Positive developments today included the passage of key amendments that strengthen civil liberties protections in the bill:
- Blumenthal 10 - Racial Profiling - One key provision of this amendment says that oversight will be extended to a program that reimburses states and localities for criminal prosecution and detention of people in immigration cases initiated by the federal government. For example, with this amendment, the Attorney General will not reimburse when there is reason to believe the detention or prosecution resulted from a violation of the law by a law enforcement official, such as an act of racial profiling.
- Feinstein 6 - Humane Conditions for Children in Customs and Border Patrol Custody
Extreme amendments that would have weakened the bill failed, including:
- Grassley 4, Cruz 1, and Sessions 9 - Border Enforcement on Steroids - Sen. Grassley's (R-Iowa) amendment would have required federal law enforcement authorities to establish operational control of the entire U.S.-Mexico border for six months before allowing aspiring Americans to earn legal status. As the Wall Street Journal recently editorialized, those "who claim we must 'secure the border first' [before allowing legalization for aspiring Americans] ignore the progress already made because their real goal isn't border security. It is to use border security as an excuse to kill immigration reform."
- Lee 4 - Unnecessary Hoops for Aspiring Americans - Would have added an unnecessary additional legislative process for temporary legal status applications by aspiring Americans to be processed. The Senate Judiciary Committee rightly decided that a path to lawful status and citizenship should not have to pass through another political gauntlet.
- Sessions 37 - Guts Border Patrol Use of Force Protections - Would have struck at the core of language highlighting the need for stronger protocols around Customs and Border Patrol (CBP) use of force incidents. Given the doubling of CBP agents at the border over the last decade and rise of incidents of abuses, it's encouraging to see that the bill's call for the creation of an oversight body known as the DHS Border Task Force remains intact.
Unfortunately, Grassley 1, which extends border enforcement build-up to areas not deemed to be high risk, did pass. This could lead to even more wasteful border spending in areas where it's not needed.
Also, Feinstein 1 unfortunately did pass, which would offer federal payments to state and local law enforcement agencies based on the charges, not convictions, of people they arrest.

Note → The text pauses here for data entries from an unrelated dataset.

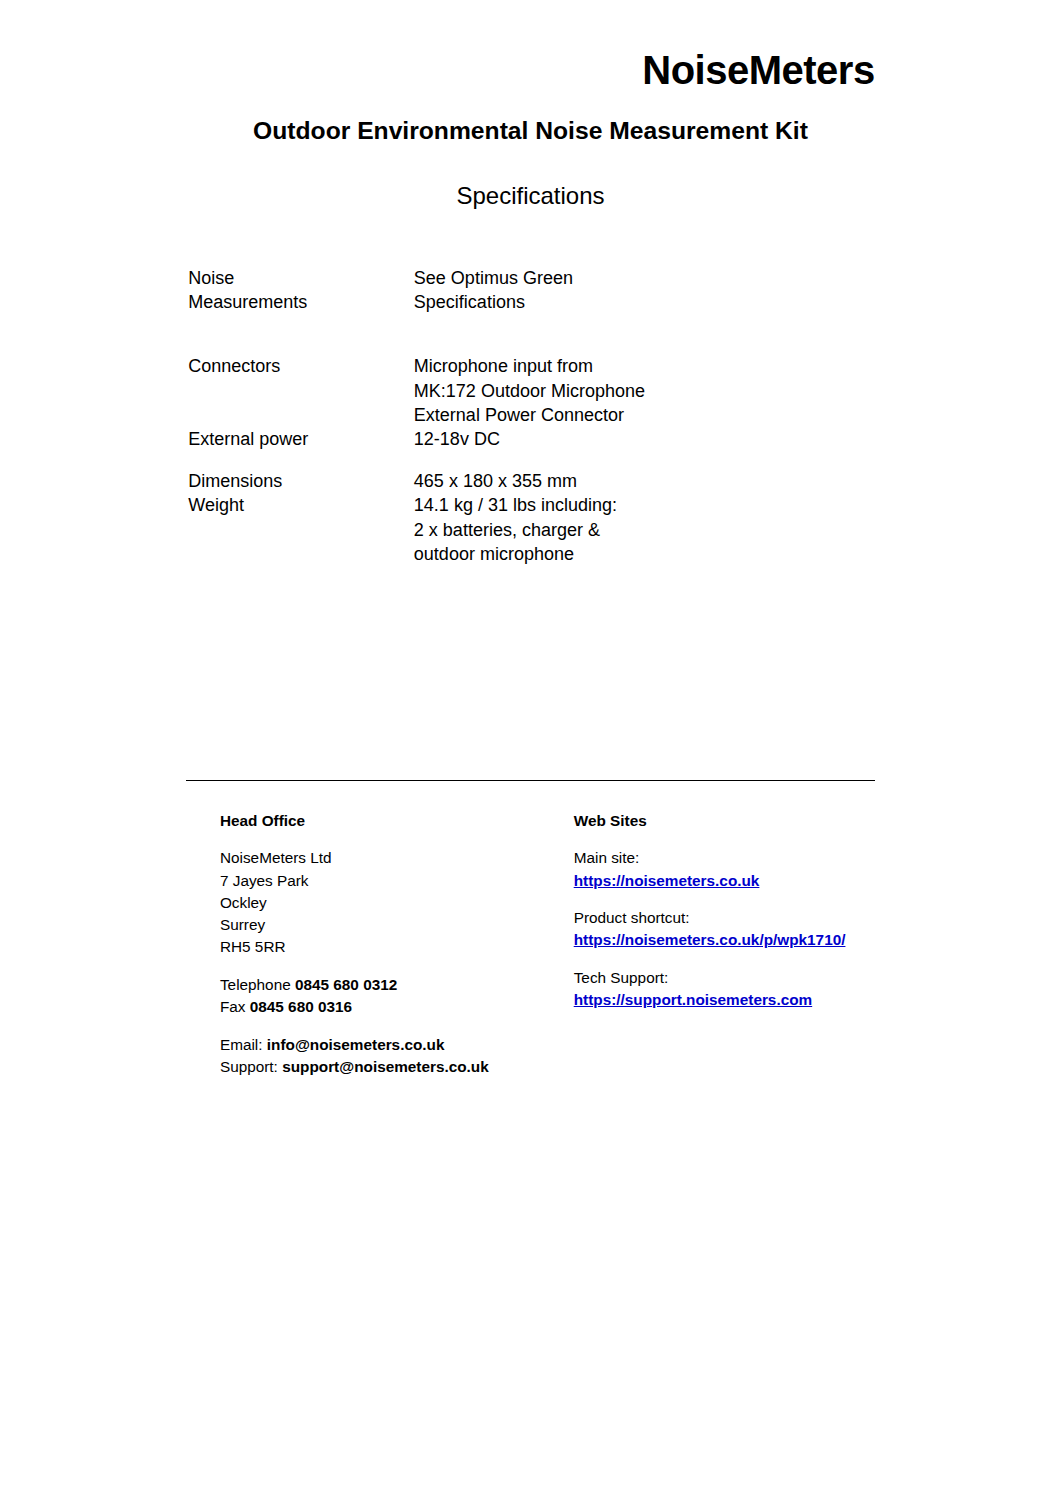NoiseMeters
Outdoor Environmental Noise Measurement Kit
Specifications
| Noise Measurements | See Optimus Green Specifications |
| Connectors | Microphone input from MK:172 Outdoor Microphone External Power Connector |
| External power | 12-18v DC |
| Dimensions | 465 x 180 x 355 mm |
| Weight | 14.1 kg / 31 lbs including: 2 x batteries, charger & outdoor microphone |
Head Office
NoiseMeters Ltd
7 Jayes Park
Ockley
Surrey
RH5 5RR
Telephone 0845 680 0312
Fax 0845 680 0316
Email: info@noisemeters.co.uk
Support: support@noisemeters.co.uk
Web Sites
Main site:
https://noisemeters.co.uk
Product shortcut:
https://noisemeters.co.uk/p/wpk1710/
Tech Support:
https://support.noisemeters.com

This would create an added financial incentive for local and state law enforcement agents to engage in racial profiling, making pretextual arrests of people they believe to be immigrants, even if they know the charges will not be sustained.
"We still have a long way to go before this bill lands on President Obama's desk and can become law," added Murphy. "But we will not rest until that happens because our nation's promise of freedom and our national security require that we bring as many of the 11million aspiring Americans out of the shadows, into legal status, and into a broad and inclusive road to full citizenship."
The American Civil Liberties Union was founded in 1920 and is our nation's guardian of liberty. The ACLU works in the courts, legislatures and communities to defend and preserve the individual rights and liberties guaranteed to all people in this country by the Constitution and laws of the United States.